Hive uses the HDFS as its storage. Ultimately, all your Hive tables are stored as Hadoop HDFS files. You should choose appropriate storage format that boost the query performance and improves data retrieval speed.

Avoid using TEXT format, Sequence file format or complex storage format such as JSON. Ideally, RCFile (Row Columnar File) or Parquet files are best suited. If you are building data warehouse on Hive, for better performance use Parquet file format.

For more information on different file formats read:

CREATE TABLE IF NOT EXISTS test_table (
col1 int, 
col2 string ) 
ROW FORMAT DELIMITED 
FIELDS TERMINATED BY ',' 
STORED AS PARQUET;

Compression Techniques

Compression of data on HDFS query execution time. Even though compression-decompression consumes lot of CPU power, it does not affect map reduce jobs as they are I/O bound. It is recommended to use compressions whenever and wherever possible.

Try to split compression algorithms provided by Hadoop & Hive like Snappy. Also you should avoid Gzip because it is not splittable and is CPU intensive.

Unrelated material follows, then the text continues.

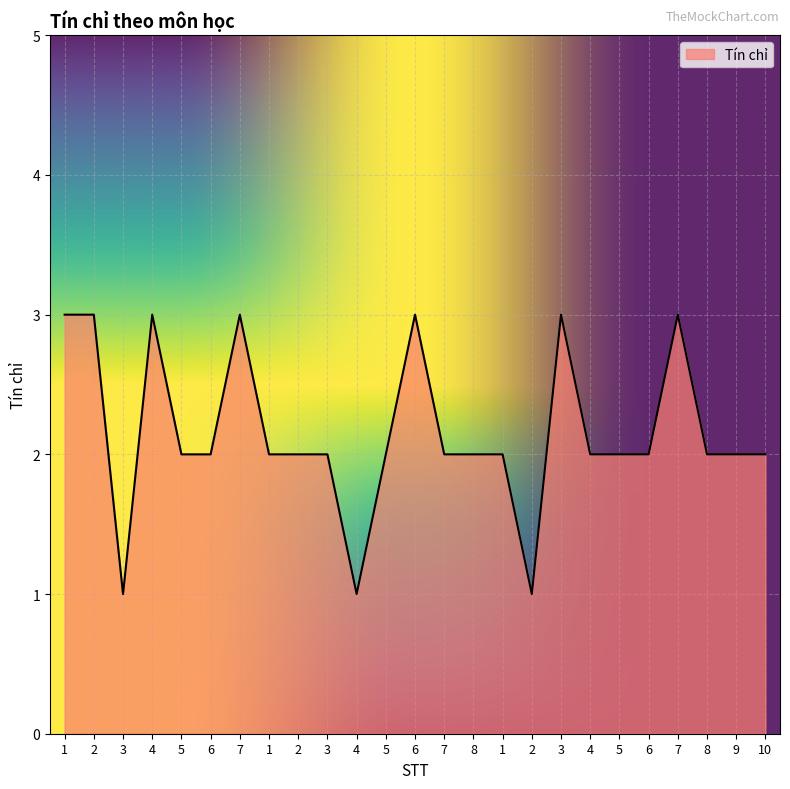

What is the sum of the values at 4 and 7?

5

CREATE TABLE IF NOT EXISTS test_table (
col1 int, 
col2 string ) 
ROW FORMAT DELIMITED 
FIELDS TERMINATED BY ',' 
STORED AS PARQUET
TBLPROPERTIES ("parquet.compress"="SNAPPY") ";

Also ensure your final and intermediate Hive output is always compressed. You have to set following variables in Hive:

set hive.exec.compress.output=true;
set hive.exec.compress.intermediate=true;

Partition Large Tables

Partition will significantly reduce the table scan time. You should partition large Hive tables if you are collecting time series data. Hive Partition will store data in subdirectories like year/month/day. When you query the data, instead of scanning entire table, Hive will go to particular subdirectory and get you required data.

Read:

CREATE TABLE IF NOT EXISTS test_table (
col1 int, 
col2 string ) 
ROW FORMAT DELIMITED 
FIELDS TERMINATED BY ',' 
STORED AS PARQUET
PARTITIONED BY ( col3 STRING) ;

Bucketing Hive Tables

Hadoop Hive bucket concept is dividing Hive partition into number of equal clusters or buckets. Hive Buckets distribute the data load into user defined set of clusters. Hive distribute on hash code of key mentioned in query. Bucketing is useful when it is difficult to create partition on a column as it would be having huge variety of data in that column on which we want to run queries.

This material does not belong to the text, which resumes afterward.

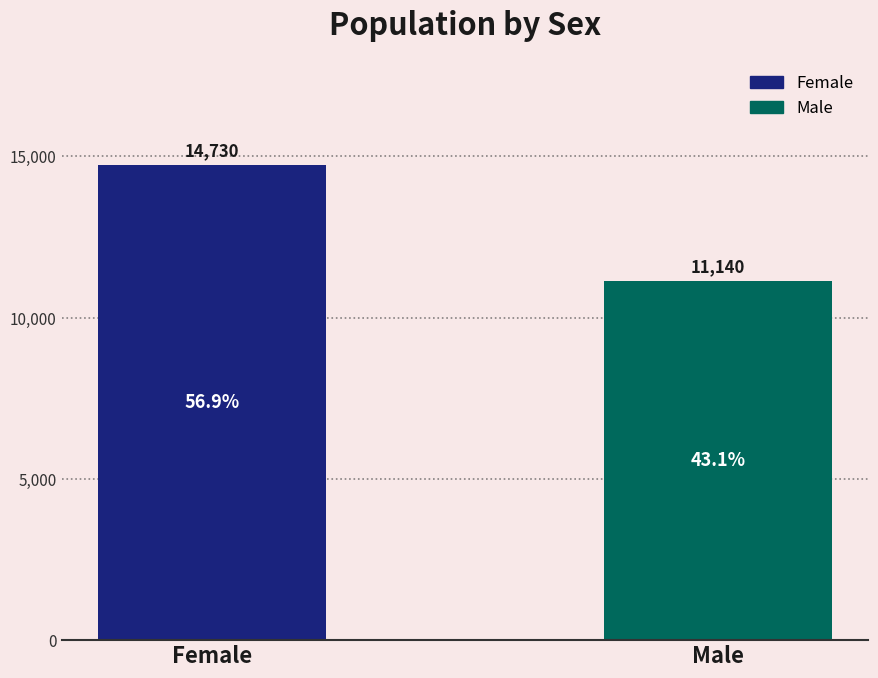

List the series in order of their overall mean, highest first.

Female, Male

For more information on Hive Bucketing read:

CREATE TABLE bucketed_table ( 
Col1 integer, 
col2 string, 
col3 strng, 
col4 date, ... ) 
PARTITIONED BY (col4 date) 
CLUSTERED BY (col1) INTO 32 BUCKETS 
STORED AS PARQUET;

Data Locality

Hadoop support Amazon S3 storage. Use Amazon S3 only for backup and restore. Do not use it as a main storage as read/write will be slow. For all other, use Hadoop HDFS storage to take advantage of data locality. Read/write would be faster as everything is available in same network.